In the wake of the high-stake fight between Apple and the United States government over encryption and the right to create products with nearly unbreakable security measures, Apple is now working hard to make it impossible for law enforcement to gain access to data inside device backups on iCloud.
As reported today by The Wall Street Journal, Apple executives are “wrestling with how to strengthen iCloud encryption without inconveniencing users.”
Crash course on iCloud security
Although Apple does encrypt iCloud backups along with the rest of iCloud-based data, the company also has the encryption keys in its possession which means it is legally obliged to abide by any court-served data access request by law enforcement.
Apple has complied with thousands of such orders in the past.
“Apple is working to bolster its encryption so that it won’t be able to decode user information stored in iCloud,” wrote author Daisuke Wakabayashi.
But if Apple doesn’t have a copy of the encryption key, there’s nothing government agencies can do to break into encrypted iCloud device backups and other data.
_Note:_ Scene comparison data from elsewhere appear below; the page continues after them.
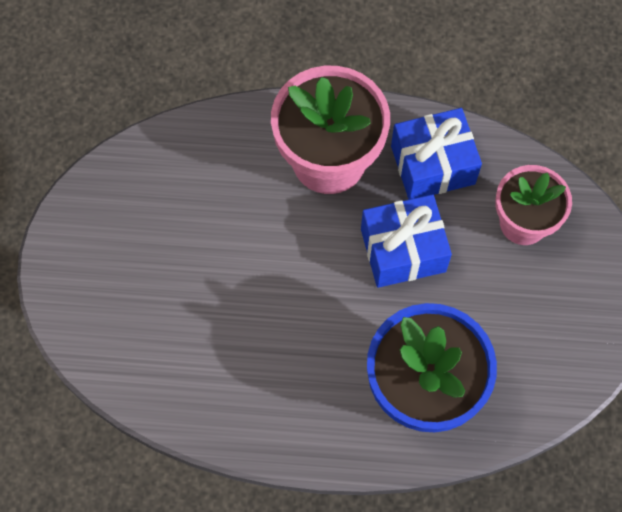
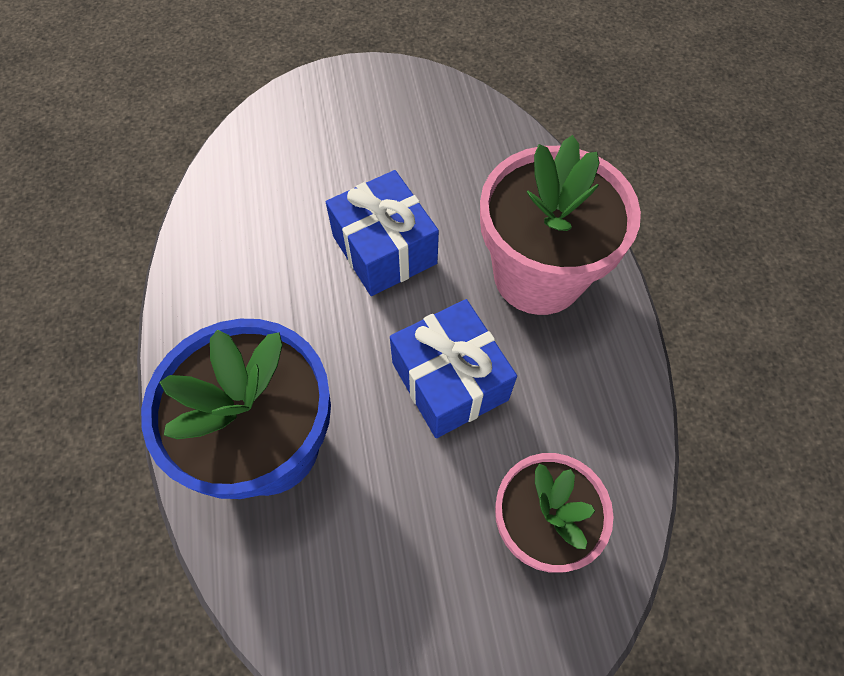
camera: 75 degrees right, 5 degrees down
blue gift [391,108,482,200] -> blue gift moved to [326,170,439,296]

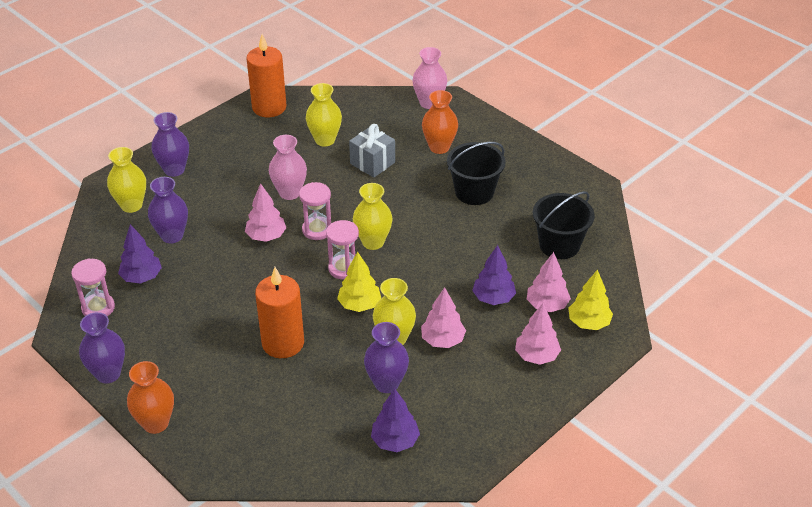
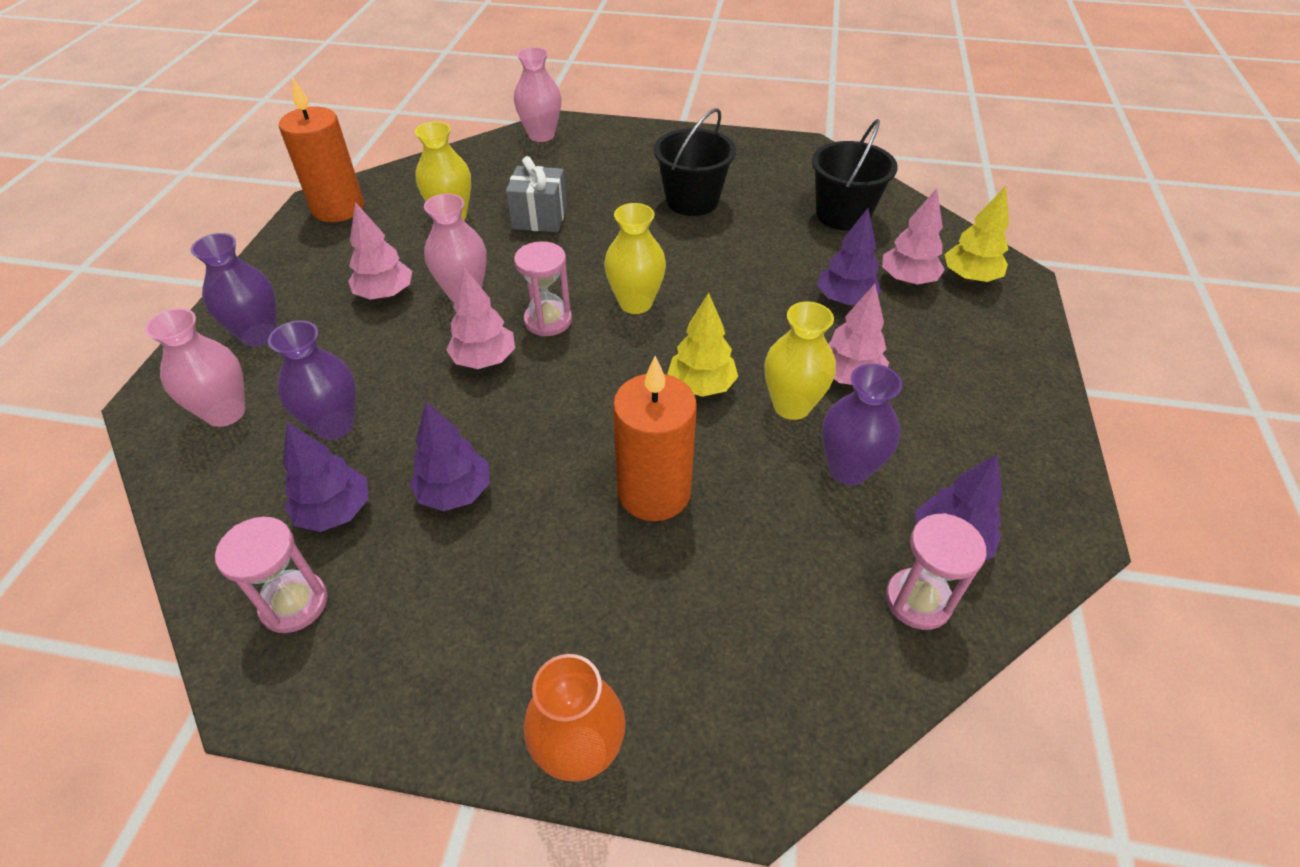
camera: 35 degrees left, 5 degrees up
purple vase [79,312,125,383] -> none
yellow vase [107,147,146,213] -> pink vase [145,308,245,427]
pink hourglass [326,220,359,280] -> pink hourglass moved to [886,513,987,630]
orange vase [422,90,458,154] -> none
pink tree [515,303,561,365] -> pink tree moved to [348,202,412,300]
none -> purple tree [409,402,490,511]

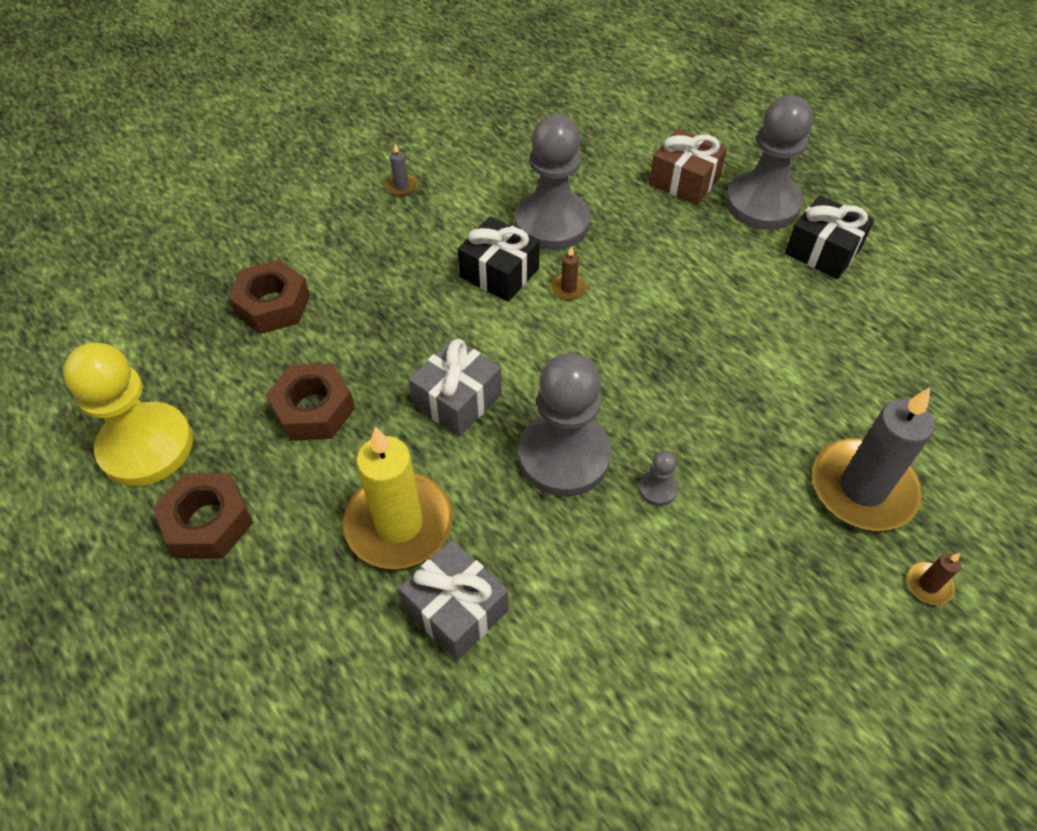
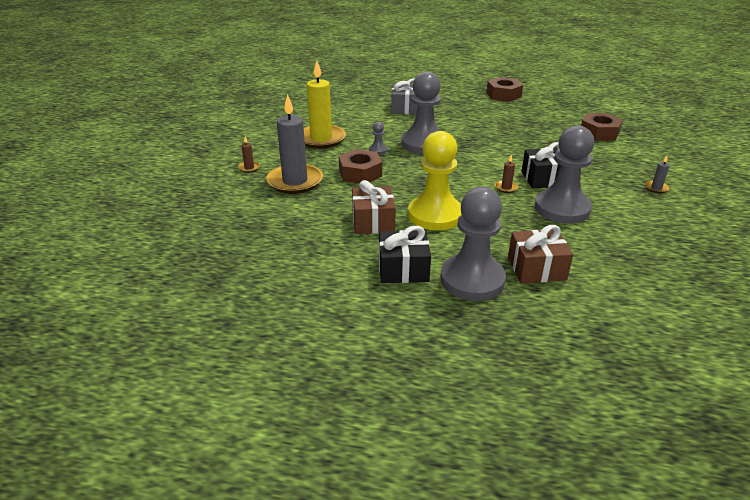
camera: 140 degrees right, 20 degrees down
yellow pawn [63,343,193,486] -> yellow pawn moved to [408,131,462,231]
brown nut [266,363,355,441] -> brown nut moved to [339,149,382,183]
yellow candle [343,427,453,569] -> yellow candle moved to [304,60,346,149]
grey gift [409,337,502,436] -> none
none -> brown gift [352,180,396,234]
Your iCloud Keychain passwords are safe
It should be noted that Apple does not have the encryption keys that protect some iCloud data, like passwords and credit-card information stored in iCloud Keychain, putting that data out of both Apple’s and the government’s reach.
“Any steps Apple takes to close off access to iCloud backups are likely to further antagonize law-enforcement authorities, for which the backups can be a trove of useful data,” cautions the article.
The New York Times first reported back in February that Apple is said to be trying to make it harder to hack iPhones by not storing encryption keys for users’ iCloud backups on its servers.
As for the iPhone, iPod touch and iPad, data on these devices is encrypted and protected by the user’s passcode. In fact, the user’s iPhone passcode is entangled with a device-specific key and some sauce to crate the encryption key.
The key is stored securely inside the Secure Enclave within the main application processor. It does not get stored on Apple’s servers and the operating system and applications cannot read it.
By contrast, iCloud backups are encrypted but not entangled with your passcode, making it easier for law enforcement to access data without user content.
Increasing security without inconveniencing users
The problem is, if Apple doesn’t have access to the encryption keys for deciphering the data in iCloud device backups, there’s nothing the company could theoretically do in order to permit those who would lose their password to easily retrieve and recover photos and other information stored in their iCloud backups.
“Telling a member of the public that they’re going to lose all the family photos they’ve ever taken because they forgot their password is a really tough sell,” Chris Soghoian, a technology analyst with the American Civil Liberties Union, told the paper.
The NYT story was corroborated by The Financial Times, which reported that Apple is in fact working on new ways to strengthen the encryption of customers’ iCloud backups in a way “that would make it impossible for the company to comply with valid requests for data from law enforcement.”